A Wrightsville Beach paddleboard race ended with a familiar dramatic finish, as a Canadian edged a South Carolinian to win the Cold Stroke Classic paddleboard race on Saturday, continuing the trend for wins by racers from the Great White North on the banks of Banks Channel.
Tommy Buday got his first ever win at the Cold Stroke, when he beat John Boston of Hilton Head by a board length. Based in Montreal, Buday has never competed in the January Cold Stroke race, but has both won and lost the November Surf to Sound race in finishes separated by seconds.
Botson said the two jockeyed for position throughout the 7-mile race.
“That’s what makes it fun,” Botson said.
But the victory continues a trend of success in Wrightsville Beach for racers from Canada, where sprint canoe is a popular sport that offers similarities to SUP racing. Buday said that not only do Canadian SUP racers like racing in Wrightsville Beach for the favorable weather, they also like the town’s unique access to both flatwater channels and ocean conditions.
“Everything’s frozen up there,” Buday said of his home.
Results of the training by the Wrightsville Beach Junior Elite Team of youth paddleboard racers showed, as several of the JETS took advantage of the conditions in earning podium spots.
Fourteen year old Erin Fitzpatrick won the women’s short course, a 3.5 mile paddle around Harbor Island, while Jenna Blackburn, 15, placed second in the women’s long course of two laps around the island. Both credited their training with the team.
Campbell Carter, 12, who two years ago could complete only one mile of the race, was this year the first finisher in the men’s 12’6” division for the short course.

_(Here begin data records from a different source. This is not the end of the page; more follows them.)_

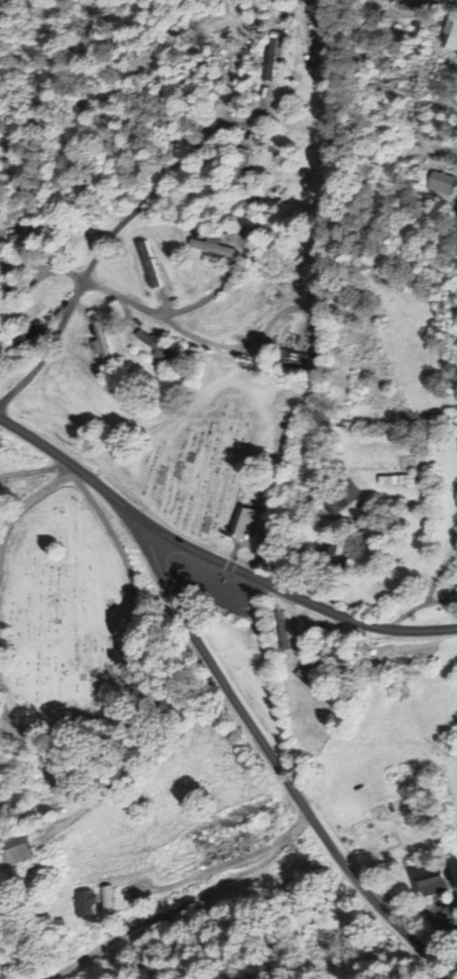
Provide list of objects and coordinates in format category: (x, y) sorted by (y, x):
road: (449, 148)
road: (97, 249)
road: (209, 298)
road: (180, 328)
road: (65, 461)
building: (246, 529)
road: (286, 591)
building: (456, 593)
road: (268, 756)
building: (15, 850)
road: (223, 865)
building: (428, 881)
building: (105, 897)
building: (84, 903)
road: (186, 906)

“We’ve been training every Saturday. It’s definitely helped a lot,” Carter said.
Mason Kober, 9, said he was worried the race would be colder, but with temperatures in the mid-60s, the youngest paddler in the race eventually shed his shirt and finished bare chested while taking the podium for the men’s under-14 division.
A portion of the event’s proceeds, including a raffle, go to Nourish NC, a charity that provides weekend meals to children who receive free or reduced-priced lunch at school. The charity provides backpacks with a weekend’s worth of food to 1,012 students across New Hanover County.
Jeoffrey Nathan, owner of event-sponsor Coastal Urge, said the partnership with Nourish NC is a natural fit for the race.
“There are a lot of kids who enter the race and a most of the racers have kids, so bringing in a charity that focuses on kids really hits every angle,” Nathan said. “It gets the kids involved and out in the community.”